'Ponto alto foi o Brasil'

Para David Caruso, o detetive Horatio Caine, filmar no Rio deu carga extra a CSI Miami

O Estado de S.Paulo

22 de fevereiro de 2009 | 02h53

CSI Miami é a série mais vista, falando em termos internacionais. Ela está no ar nos cinco continentes e bate os índices dos companheiros CSI e CSI NY. Para o ator David Caruso, a mistura do clima tropical, da aura europeia e do ritmo latino com o lado negro e bizarro das investigações forenses é responsável pelo sucesso. "Miami é muito internacional", disse o ator a sete jornalistas da imprensa internacional, incluindo esta do Estado, enquanto distribuía bottoms de Horatio Caine, seu personagem na série.Aliás, esse clima leve e divertido diferencia o set de CSI Miami dos estúdio das outras franquias de CSI. Todos os atores que passaram pela mesa dos jornalistas fizeram piadas e cumprimentaram cada um deles - que ali, representavam o público internacional da série - como se fossem políticos atrás de votos, ou melhor, de audiência.

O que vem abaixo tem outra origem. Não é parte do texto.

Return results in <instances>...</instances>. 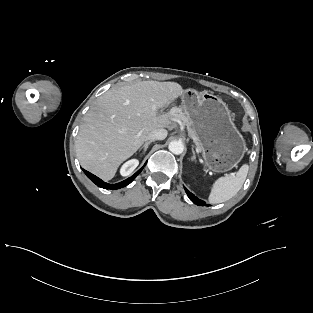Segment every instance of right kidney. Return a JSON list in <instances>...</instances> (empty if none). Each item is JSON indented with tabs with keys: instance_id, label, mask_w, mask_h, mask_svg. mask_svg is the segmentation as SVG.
Segmentation results:
<instances>
[{
	"instance_id": "obj_1",
	"label": "right kidney",
	"mask_w": 313,
	"mask_h": 313,
	"mask_svg": "<svg viewBox=\"0 0 313 313\" xmlns=\"http://www.w3.org/2000/svg\"><path fill=\"white\" fill-rule=\"evenodd\" d=\"M139 161L137 159H131L123 164V166L120 169V174L122 176H128L130 175L134 169L138 166Z\"/></svg>"
}]
</instances>
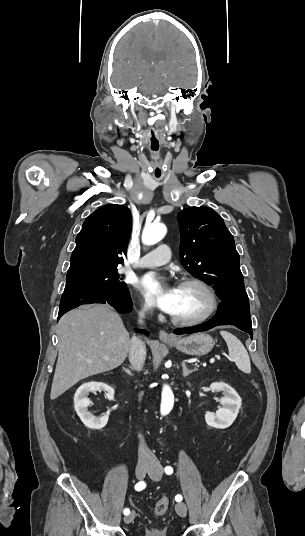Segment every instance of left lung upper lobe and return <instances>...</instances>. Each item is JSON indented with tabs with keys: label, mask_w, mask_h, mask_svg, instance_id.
Here are the masks:
<instances>
[{
	"label": "left lung upper lobe",
	"mask_w": 305,
	"mask_h": 536,
	"mask_svg": "<svg viewBox=\"0 0 305 536\" xmlns=\"http://www.w3.org/2000/svg\"><path fill=\"white\" fill-rule=\"evenodd\" d=\"M177 219L186 270L212 285L222 301L248 299L234 238L222 217L207 207H190Z\"/></svg>",
	"instance_id": "left-lung-upper-lobe-1"
}]
</instances>
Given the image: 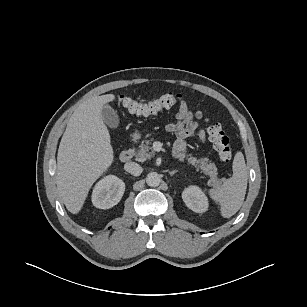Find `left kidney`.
<instances>
[{
    "label": "left kidney",
    "instance_id": "5707ae66",
    "mask_svg": "<svg viewBox=\"0 0 307 307\" xmlns=\"http://www.w3.org/2000/svg\"><path fill=\"white\" fill-rule=\"evenodd\" d=\"M182 199L186 206L196 213L206 212L209 206L208 198L204 192L195 185L187 187L182 192Z\"/></svg>",
    "mask_w": 307,
    "mask_h": 307
}]
</instances>
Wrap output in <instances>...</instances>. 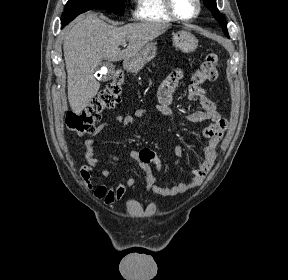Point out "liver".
<instances>
[{"label":"liver","mask_w":288,"mask_h":280,"mask_svg":"<svg viewBox=\"0 0 288 280\" xmlns=\"http://www.w3.org/2000/svg\"><path fill=\"white\" fill-rule=\"evenodd\" d=\"M168 27L166 23L151 22L117 27L107 24L95 13L80 16L63 43L72 111L77 115L82 113L96 96L100 83L95 79L94 71L102 60L115 62L134 56ZM126 41V49L120 50L119 45Z\"/></svg>","instance_id":"6515ba94"}]
</instances>
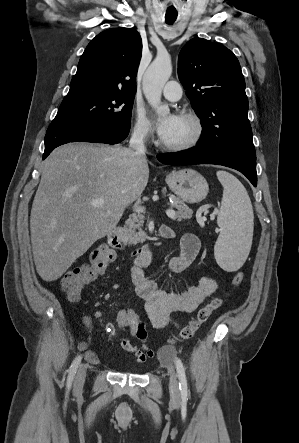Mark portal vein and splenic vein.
I'll return each instance as SVG.
<instances>
[{"mask_svg":"<svg viewBox=\"0 0 299 443\" xmlns=\"http://www.w3.org/2000/svg\"><path fill=\"white\" fill-rule=\"evenodd\" d=\"M104 203H105L104 199L99 198V199H95V200H93V201L91 202V205L94 206V207H100V206H103ZM204 207L207 208L208 206L205 205ZM136 211L140 212V211H143V209H142L141 207H139V208L136 209ZM166 214H167V216L170 217V218H174V216H175V212H174L172 209H168V210L166 211Z\"/></svg>","mask_w":299,"mask_h":443,"instance_id":"obj_1","label":"portal vein and splenic vein"}]
</instances>
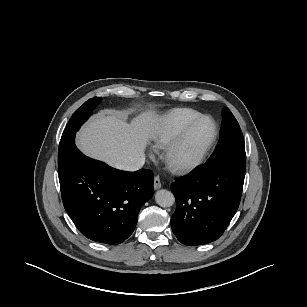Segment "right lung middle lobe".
<instances>
[{
  "instance_id": "obj_1",
  "label": "right lung middle lobe",
  "mask_w": 307,
  "mask_h": 307,
  "mask_svg": "<svg viewBox=\"0 0 307 307\" xmlns=\"http://www.w3.org/2000/svg\"><path fill=\"white\" fill-rule=\"evenodd\" d=\"M101 97H94L86 101L80 108H78L66 128L63 131L58 152V161H61L66 154L75 145L74 137L80 126L89 118L93 108L100 102Z\"/></svg>"
}]
</instances>
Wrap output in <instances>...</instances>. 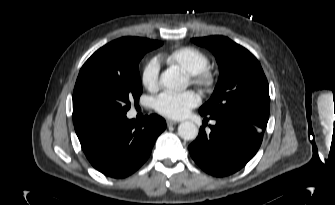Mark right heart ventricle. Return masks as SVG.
<instances>
[{
    "label": "right heart ventricle",
    "mask_w": 335,
    "mask_h": 205,
    "mask_svg": "<svg viewBox=\"0 0 335 205\" xmlns=\"http://www.w3.org/2000/svg\"><path fill=\"white\" fill-rule=\"evenodd\" d=\"M167 61L180 66L189 74L197 73L209 64L206 53L192 46H185L172 51L167 56Z\"/></svg>",
    "instance_id": "1"
}]
</instances>
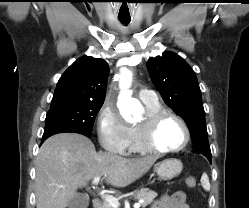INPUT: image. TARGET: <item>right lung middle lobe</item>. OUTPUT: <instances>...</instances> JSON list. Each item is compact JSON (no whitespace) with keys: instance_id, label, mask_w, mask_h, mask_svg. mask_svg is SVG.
<instances>
[{"instance_id":"right-lung-middle-lobe-1","label":"right lung middle lobe","mask_w":249,"mask_h":208,"mask_svg":"<svg viewBox=\"0 0 249 208\" xmlns=\"http://www.w3.org/2000/svg\"><path fill=\"white\" fill-rule=\"evenodd\" d=\"M103 102H69L51 106L45 119L46 130H65L90 136Z\"/></svg>"}]
</instances>
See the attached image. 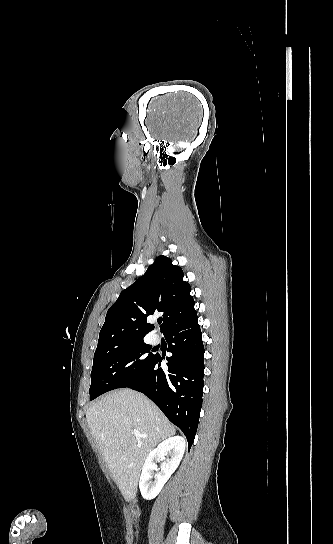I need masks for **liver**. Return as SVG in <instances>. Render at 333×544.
Returning a JSON list of instances; mask_svg holds the SVG:
<instances>
[{
    "label": "liver",
    "mask_w": 333,
    "mask_h": 544,
    "mask_svg": "<svg viewBox=\"0 0 333 544\" xmlns=\"http://www.w3.org/2000/svg\"><path fill=\"white\" fill-rule=\"evenodd\" d=\"M86 418L115 483L131 501L145 458L160 441L172 437L175 428L148 398L125 388L97 400ZM135 429L147 437H135Z\"/></svg>",
    "instance_id": "liver-1"
}]
</instances>
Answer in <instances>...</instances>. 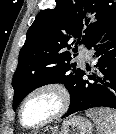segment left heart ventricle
<instances>
[{"label": "left heart ventricle", "instance_id": "b2bd125f", "mask_svg": "<svg viewBox=\"0 0 116 134\" xmlns=\"http://www.w3.org/2000/svg\"><path fill=\"white\" fill-rule=\"evenodd\" d=\"M58 105V98L54 93H38L30 98L24 107V122L28 125H36L56 112Z\"/></svg>", "mask_w": 116, "mask_h": 134}]
</instances>
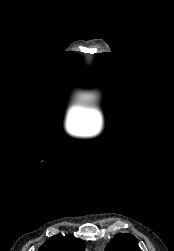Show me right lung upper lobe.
Listing matches in <instances>:
<instances>
[{
	"mask_svg": "<svg viewBox=\"0 0 174 251\" xmlns=\"http://www.w3.org/2000/svg\"><path fill=\"white\" fill-rule=\"evenodd\" d=\"M85 243L73 235H55L47 240L38 251H84Z\"/></svg>",
	"mask_w": 174,
	"mask_h": 251,
	"instance_id": "obj_1",
	"label": "right lung upper lobe"
}]
</instances>
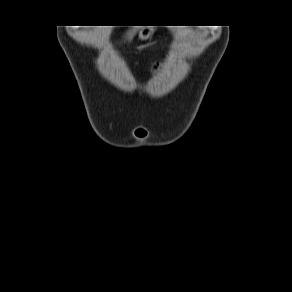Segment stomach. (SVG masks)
Returning <instances> with one entry per match:
<instances>
[{"mask_svg":"<svg viewBox=\"0 0 292 292\" xmlns=\"http://www.w3.org/2000/svg\"><path fill=\"white\" fill-rule=\"evenodd\" d=\"M148 35H149L148 33H146V32L144 33V32H143V33L141 34V38H147Z\"/></svg>","mask_w":292,"mask_h":292,"instance_id":"stomach-1","label":"stomach"}]
</instances>
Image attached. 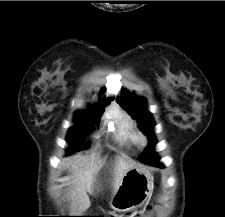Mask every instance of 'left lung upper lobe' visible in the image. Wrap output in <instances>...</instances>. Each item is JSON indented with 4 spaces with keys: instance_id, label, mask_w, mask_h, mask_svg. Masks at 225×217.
I'll use <instances>...</instances> for the list:
<instances>
[{
    "instance_id": "1",
    "label": "left lung upper lobe",
    "mask_w": 225,
    "mask_h": 217,
    "mask_svg": "<svg viewBox=\"0 0 225 217\" xmlns=\"http://www.w3.org/2000/svg\"><path fill=\"white\" fill-rule=\"evenodd\" d=\"M122 94L125 98L118 97L117 100L120 105L125 108L131 116L139 123V128L145 132L149 138V142L154 140L153 127L155 126L153 118L147 110H145V100L141 98H132L129 101L130 96L126 90H122ZM145 151L140 156V159L145 157Z\"/></svg>"
}]
</instances>
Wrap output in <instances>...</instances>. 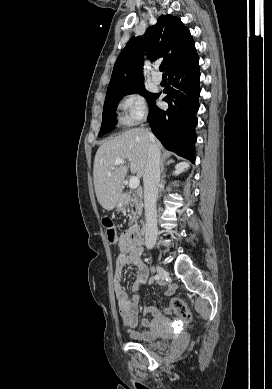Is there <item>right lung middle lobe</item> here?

Caruso foi o mais enfático ao enaltecer a importância desse ibope estrangeiro e, quando questionado pelo Estado sobre as gravações no Rio, o ator se derreteu: "O ponto alto da série foi ter ido ao Brasil." O episódio Rio abriu a 5ª temporada da série, há dois anos. "A filmagem no Corcovado foi um momento incrível, pois fecharam o lugar por uma hora e ficamos gravando, enquanto o sol nascia?, conta. "Já que a série é mostrada internacionalmente, acho importante isso. Somos a série nº 1 internacionalmente e é nossa responsabilidade abranger esse mundo fisicamente." Caruso diz que o sonho dele, agora, é filmar em Pequim. PARÓDIAS O detetive Horatio Caine rende paródias em programas como Os Simpsons e Saturday Night Live - a mais famosa encarnada por Jim Carrey. Em todas as caricaturas, o olhar distante, a frase de efeito ao encontrar um corpo e os óculos escuros estão presentes. "Quando desenvolvi o personagem, quis criar uma assinatura para ele", conta. "Óculos escuros fazem parte da Flórida."Para Caruso, há uma explicação bastante simples para o sucesso dos CSIs. "Na TV americana há tradicionalmente o tripé advogados-polícia-médicos e CSI une esses três mundos e o público experimenta esse amálgama", fala. Para ele, CSI Miami tem outro tempero: "Temos reinventando a série em arcos de três anos e isso é interessante, pois traz um frescor." Este ano, o frescor vem de Megalyn Echikunwoke, ex-The 4400, a dra. Tara Rice. Julia Winston, a mãe de Kyle, filho de Caine, também voltará. "Será complicado", fala o ator, que, em breve será produtor. "É meu próximo passo, mas quero produzir outras séries e já estou com dois pilotos."